• [PROBLEM] Within the entries that follow, show each line where the word "image" occurs.

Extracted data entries
□ □ □ □ □
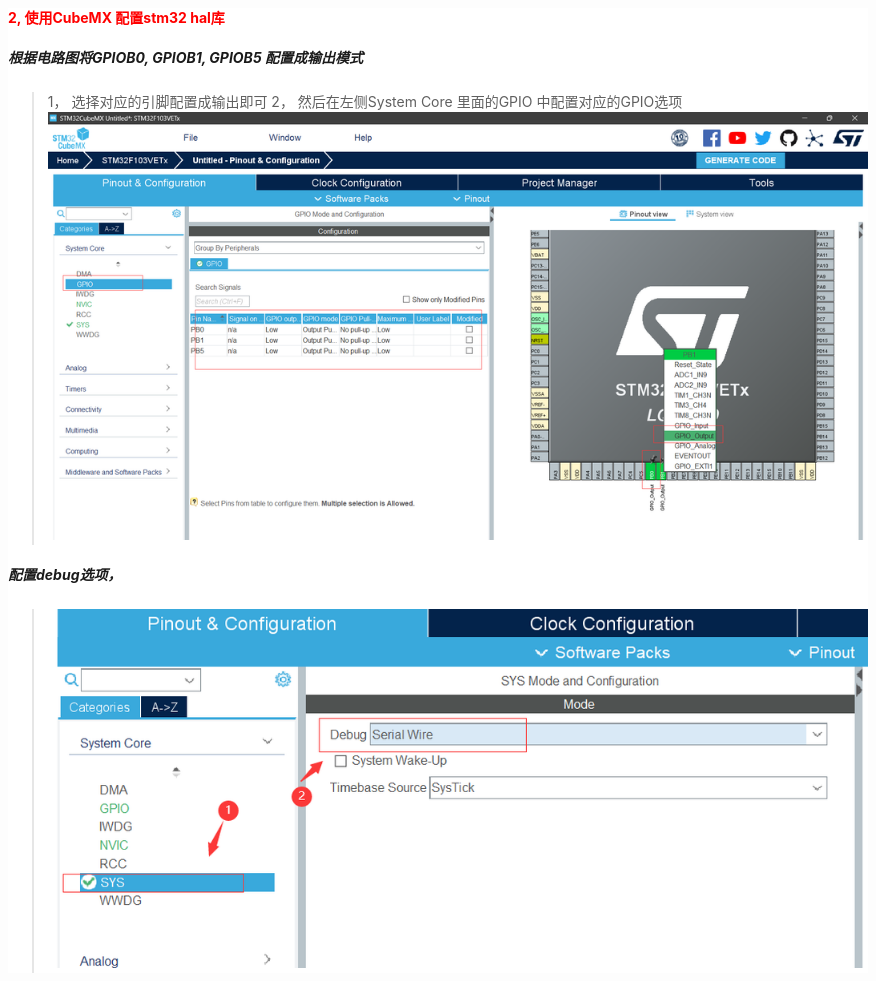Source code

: ####  <font color="red"> 2, 使用CubeMX 配置stm32 hal库 </font>

##### 根据电路图将GPIOB0, GPIOB1, GPIOB5 配置成输出模式
> 1， 选择对应的引脚配置成输出即可
> 2， 然后在左侧System Core 里面的GPIO 中配置对应的GPIO选项
> ![Alt text](image-11.png)

##### 配置debug选项， 
> ![Alt text](image-12.png)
□ □ □ □ □
• [SOLVED EXERCISE]
> ![Alt text](image-11.png)
> ![Alt text](image-12.png)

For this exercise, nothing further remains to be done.